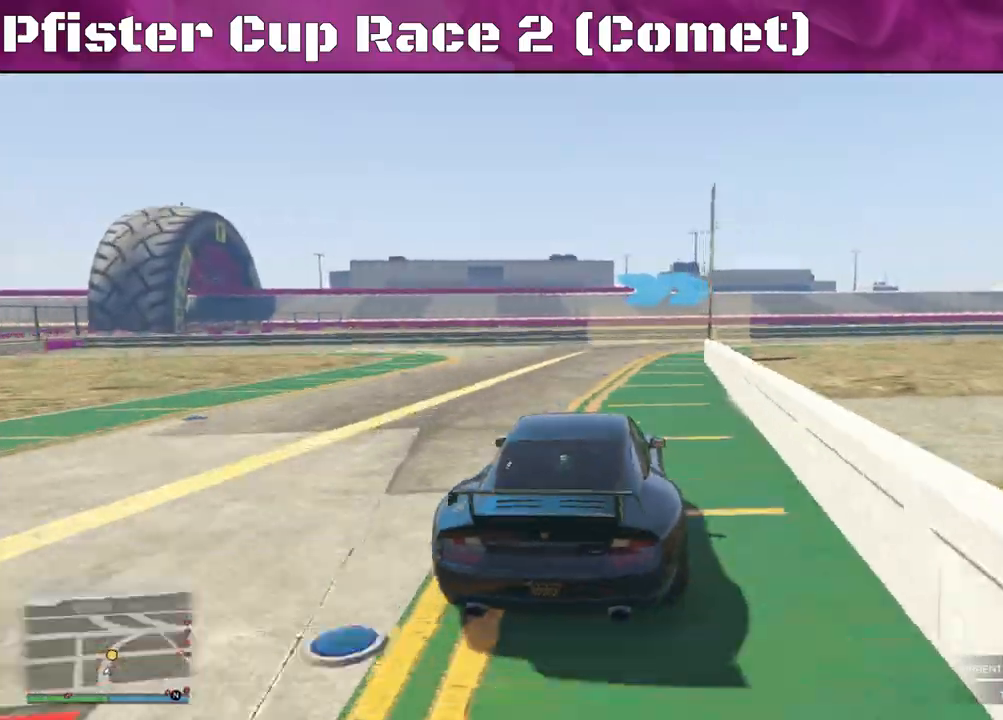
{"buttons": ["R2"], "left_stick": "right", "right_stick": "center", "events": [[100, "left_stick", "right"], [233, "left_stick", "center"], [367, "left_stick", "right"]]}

---

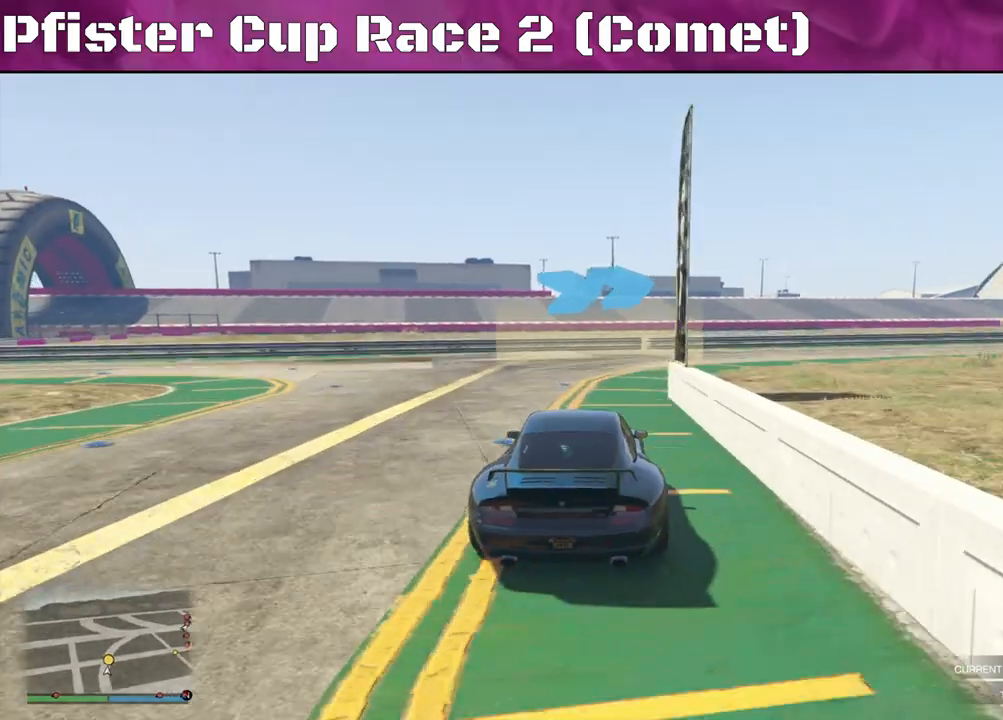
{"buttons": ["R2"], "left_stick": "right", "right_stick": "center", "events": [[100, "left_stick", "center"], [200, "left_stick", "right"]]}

---

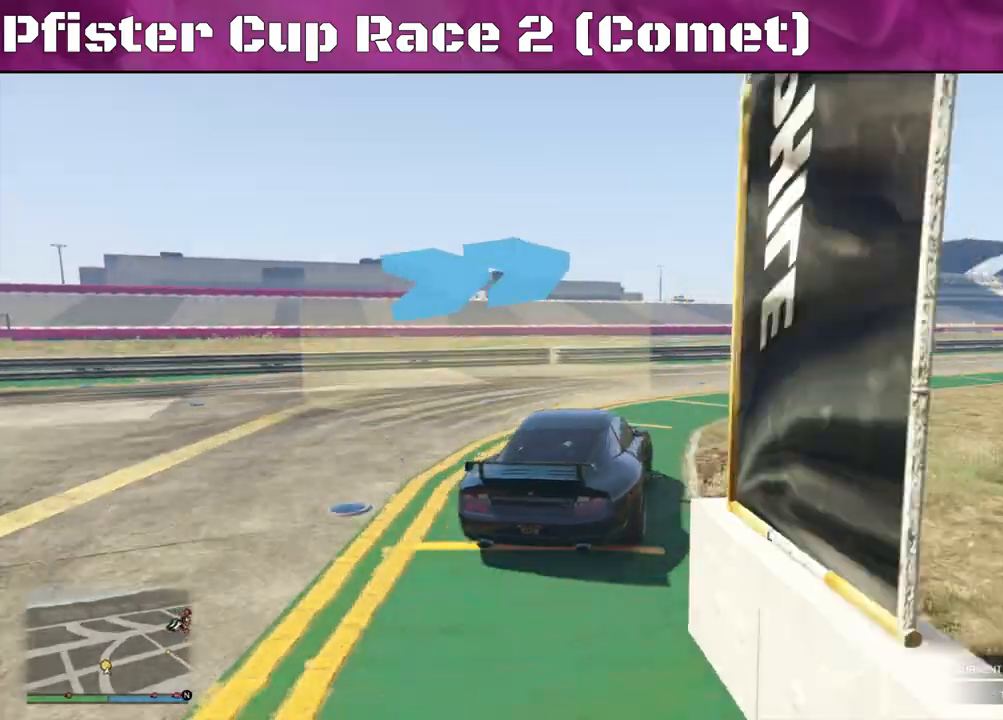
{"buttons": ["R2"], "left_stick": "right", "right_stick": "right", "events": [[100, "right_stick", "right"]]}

### Required work
Go through the lines above and count those that include "center"; give the total and nothing more.

### Response to the task
2